EXERCISE INSTRUCTIONS ->
Print the following lines word for word, starting at the line containing "scientific name: Draba setosa" and ending at the line containing "genus: Monarda", with both of those lines included.

— start of INFORMATION GIVEN —

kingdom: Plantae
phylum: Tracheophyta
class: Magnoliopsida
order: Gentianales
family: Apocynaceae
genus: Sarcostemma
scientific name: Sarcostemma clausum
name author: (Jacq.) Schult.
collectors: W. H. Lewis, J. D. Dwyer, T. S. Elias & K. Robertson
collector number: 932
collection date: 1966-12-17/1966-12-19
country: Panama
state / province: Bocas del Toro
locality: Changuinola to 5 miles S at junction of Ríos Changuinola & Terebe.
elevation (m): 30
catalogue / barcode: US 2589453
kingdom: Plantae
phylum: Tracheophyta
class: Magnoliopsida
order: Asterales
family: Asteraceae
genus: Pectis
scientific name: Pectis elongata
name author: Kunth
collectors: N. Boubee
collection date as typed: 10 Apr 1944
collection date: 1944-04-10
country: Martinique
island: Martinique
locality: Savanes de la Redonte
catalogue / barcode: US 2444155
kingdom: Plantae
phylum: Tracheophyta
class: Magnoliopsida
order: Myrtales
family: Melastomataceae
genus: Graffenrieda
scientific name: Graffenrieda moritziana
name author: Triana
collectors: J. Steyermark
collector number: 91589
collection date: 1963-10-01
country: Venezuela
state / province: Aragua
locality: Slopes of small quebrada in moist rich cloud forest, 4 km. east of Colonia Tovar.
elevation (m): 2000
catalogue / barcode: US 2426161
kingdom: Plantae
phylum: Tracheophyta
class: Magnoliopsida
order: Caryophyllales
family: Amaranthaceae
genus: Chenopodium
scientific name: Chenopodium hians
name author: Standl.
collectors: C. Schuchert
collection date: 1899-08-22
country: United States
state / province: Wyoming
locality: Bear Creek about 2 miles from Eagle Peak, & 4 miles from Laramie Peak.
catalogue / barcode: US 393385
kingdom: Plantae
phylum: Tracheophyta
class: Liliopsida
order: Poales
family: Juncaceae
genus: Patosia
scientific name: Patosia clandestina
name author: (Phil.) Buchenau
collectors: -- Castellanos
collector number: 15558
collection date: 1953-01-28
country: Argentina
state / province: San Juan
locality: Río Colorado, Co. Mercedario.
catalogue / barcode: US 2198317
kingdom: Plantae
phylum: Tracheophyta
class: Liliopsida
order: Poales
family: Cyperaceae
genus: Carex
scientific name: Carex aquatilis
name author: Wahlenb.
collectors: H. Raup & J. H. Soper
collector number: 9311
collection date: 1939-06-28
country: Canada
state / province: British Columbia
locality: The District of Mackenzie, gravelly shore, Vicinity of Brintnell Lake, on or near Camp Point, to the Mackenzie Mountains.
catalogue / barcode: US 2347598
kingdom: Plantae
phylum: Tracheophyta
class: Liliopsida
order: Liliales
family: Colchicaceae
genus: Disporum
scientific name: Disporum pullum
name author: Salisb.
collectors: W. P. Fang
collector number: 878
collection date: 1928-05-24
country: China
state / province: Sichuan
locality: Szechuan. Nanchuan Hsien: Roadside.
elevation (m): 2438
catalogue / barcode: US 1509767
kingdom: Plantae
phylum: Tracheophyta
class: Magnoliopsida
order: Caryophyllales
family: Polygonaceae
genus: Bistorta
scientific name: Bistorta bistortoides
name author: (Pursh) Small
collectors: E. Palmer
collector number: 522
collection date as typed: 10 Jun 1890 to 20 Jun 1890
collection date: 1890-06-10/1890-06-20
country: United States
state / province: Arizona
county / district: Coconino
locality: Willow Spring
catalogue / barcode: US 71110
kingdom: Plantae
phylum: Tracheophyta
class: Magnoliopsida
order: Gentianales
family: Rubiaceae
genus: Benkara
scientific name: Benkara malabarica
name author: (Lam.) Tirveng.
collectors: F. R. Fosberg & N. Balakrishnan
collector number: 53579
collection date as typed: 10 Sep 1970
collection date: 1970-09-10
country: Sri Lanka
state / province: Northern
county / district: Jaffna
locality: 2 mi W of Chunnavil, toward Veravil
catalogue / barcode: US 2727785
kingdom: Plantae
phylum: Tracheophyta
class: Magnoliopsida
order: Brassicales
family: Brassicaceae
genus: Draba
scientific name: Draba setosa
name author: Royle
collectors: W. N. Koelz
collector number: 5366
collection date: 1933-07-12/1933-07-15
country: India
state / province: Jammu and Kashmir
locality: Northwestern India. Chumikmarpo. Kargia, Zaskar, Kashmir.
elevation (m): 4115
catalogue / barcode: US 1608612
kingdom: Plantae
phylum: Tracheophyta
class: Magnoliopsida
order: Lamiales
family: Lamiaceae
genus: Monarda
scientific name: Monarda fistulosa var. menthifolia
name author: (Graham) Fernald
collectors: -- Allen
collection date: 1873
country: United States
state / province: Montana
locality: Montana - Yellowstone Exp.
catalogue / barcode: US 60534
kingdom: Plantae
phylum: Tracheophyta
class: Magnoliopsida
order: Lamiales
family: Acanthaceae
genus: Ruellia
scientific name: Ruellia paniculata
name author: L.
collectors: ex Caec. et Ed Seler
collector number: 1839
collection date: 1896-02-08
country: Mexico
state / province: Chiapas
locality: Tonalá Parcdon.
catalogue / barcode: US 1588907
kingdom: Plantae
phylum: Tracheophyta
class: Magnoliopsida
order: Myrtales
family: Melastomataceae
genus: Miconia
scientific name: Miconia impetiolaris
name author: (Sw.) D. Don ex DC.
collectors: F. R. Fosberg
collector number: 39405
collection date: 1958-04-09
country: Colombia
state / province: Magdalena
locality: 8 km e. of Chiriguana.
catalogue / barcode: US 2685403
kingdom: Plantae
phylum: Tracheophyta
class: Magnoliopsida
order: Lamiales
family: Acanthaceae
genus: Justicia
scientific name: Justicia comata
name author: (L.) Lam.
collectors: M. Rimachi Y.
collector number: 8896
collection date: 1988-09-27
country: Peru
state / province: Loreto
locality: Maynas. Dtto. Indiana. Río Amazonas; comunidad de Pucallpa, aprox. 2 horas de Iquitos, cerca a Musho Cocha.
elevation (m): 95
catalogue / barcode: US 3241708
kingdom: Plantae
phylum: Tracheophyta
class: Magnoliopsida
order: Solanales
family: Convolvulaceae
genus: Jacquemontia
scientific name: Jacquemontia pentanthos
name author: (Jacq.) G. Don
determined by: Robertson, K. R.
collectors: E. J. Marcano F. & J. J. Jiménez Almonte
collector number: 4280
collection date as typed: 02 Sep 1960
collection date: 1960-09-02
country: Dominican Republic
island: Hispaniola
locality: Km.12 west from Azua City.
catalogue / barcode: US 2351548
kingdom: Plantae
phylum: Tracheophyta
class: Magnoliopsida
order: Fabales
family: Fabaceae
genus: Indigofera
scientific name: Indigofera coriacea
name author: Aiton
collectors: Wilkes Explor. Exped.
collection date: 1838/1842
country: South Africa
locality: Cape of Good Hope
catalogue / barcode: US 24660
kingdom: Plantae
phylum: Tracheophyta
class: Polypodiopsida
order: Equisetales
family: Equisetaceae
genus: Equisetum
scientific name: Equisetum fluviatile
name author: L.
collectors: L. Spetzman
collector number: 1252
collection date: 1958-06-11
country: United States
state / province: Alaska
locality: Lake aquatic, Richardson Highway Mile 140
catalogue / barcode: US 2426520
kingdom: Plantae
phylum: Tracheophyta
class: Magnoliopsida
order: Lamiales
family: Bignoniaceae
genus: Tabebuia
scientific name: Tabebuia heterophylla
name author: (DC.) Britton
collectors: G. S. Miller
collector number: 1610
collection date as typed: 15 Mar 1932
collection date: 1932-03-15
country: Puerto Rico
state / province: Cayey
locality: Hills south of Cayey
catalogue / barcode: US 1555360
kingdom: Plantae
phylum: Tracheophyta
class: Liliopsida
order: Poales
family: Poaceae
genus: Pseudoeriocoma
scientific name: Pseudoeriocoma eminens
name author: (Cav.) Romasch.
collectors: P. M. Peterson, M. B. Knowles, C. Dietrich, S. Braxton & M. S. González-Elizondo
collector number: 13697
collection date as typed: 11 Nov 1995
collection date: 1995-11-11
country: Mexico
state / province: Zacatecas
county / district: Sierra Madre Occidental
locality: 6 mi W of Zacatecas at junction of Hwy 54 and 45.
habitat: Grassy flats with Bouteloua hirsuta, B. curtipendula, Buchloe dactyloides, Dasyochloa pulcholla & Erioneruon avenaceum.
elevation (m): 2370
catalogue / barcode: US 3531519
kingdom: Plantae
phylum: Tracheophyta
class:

— end of INFORMATION GIVEN —

WRITTEN SOLUTION ->
scientific name: Draba setosa
name author: Royle
collectors: W. N. Koelz
collector number: 5366
collection date: 1933-07-12/1933-07-15
country: India
state / province: Jammu and Kashmir
locality: Northwestern India. Chumikmarpo. Kargia, Zaskar, Kashmir.
elevation (m): 4115
catalogue / barcode: US 1608612
kingdom: Plantae
phylum: Tracheophyta
class: Magnoliopsida
order: Lamiales
family: Lamiaceae
genus: Monarda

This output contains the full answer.